## Exercise prompt
Exactly as written, print out each entry in the data, with no pictures.

*** Opening Records provided ***

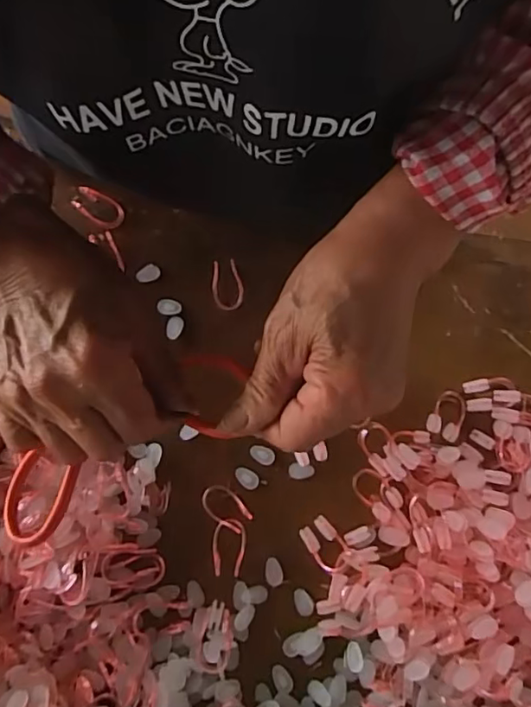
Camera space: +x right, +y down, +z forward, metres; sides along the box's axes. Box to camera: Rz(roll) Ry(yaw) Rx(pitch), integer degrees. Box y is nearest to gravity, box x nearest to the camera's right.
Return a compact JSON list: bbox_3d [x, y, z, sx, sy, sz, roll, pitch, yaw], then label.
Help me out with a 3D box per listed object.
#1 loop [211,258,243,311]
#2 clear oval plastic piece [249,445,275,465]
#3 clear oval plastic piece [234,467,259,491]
[{"bbox_3d":[-0.028,-0.050,0.412,0.022,0.004,0.037,-6,85,2],"label":"loop"},{"bbox_3d":[-0.002,0.069,0.389,0.017,0.004,0.011,28,80,4],"label":"clear oval plastic piece"},{"bbox_3d":[-0.013,0.084,0.384,0.018,0.004,0.012,33,80,5],"label":"clear oval plastic piece"}]

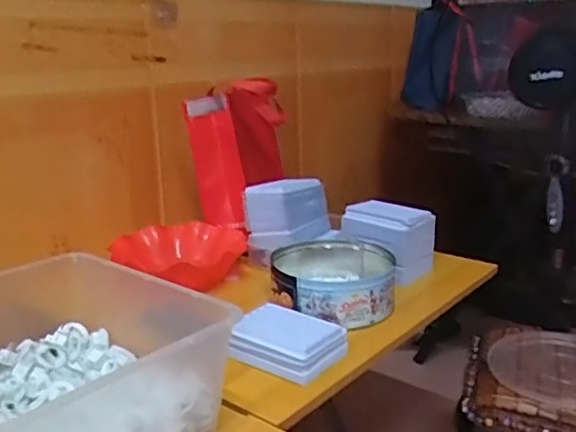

*** Closing Records provided ***

## Solution to this exercise
Camera space: +x right, +y down, +z forward, metres; sides along the box's axes. Box to camera: Rz(roll) Ry(yaw) Rx(pitch), integer degrees. Box y is nearest to gravity, box x nearest to the camera's right.
Return a compact JSON list: bbox_3d [x, y, z, sx, sy, sz, roll, pitch, yaw], then label.
Help me out with a 3D box per listed object.
#1 loop [211,258,243,311]
#2 clear oval plastic piece [249,445,275,465]
#3 clear oval plastic piece [234,467,259,491]
[{"bbox_3d":[-0.028,-0.050,0.412,0.022,0.004,0.037,-6,85,2],"label":"loop"},{"bbox_3d":[-0.002,0.069,0.389,0.017,0.004,0.011,28,80,4],"label":"clear oval plastic piece"},{"bbox_3d":[-0.013,0.084,0.384,0.018,0.004,0.012,33,80,5],"label":"clear oval plastic piece"}]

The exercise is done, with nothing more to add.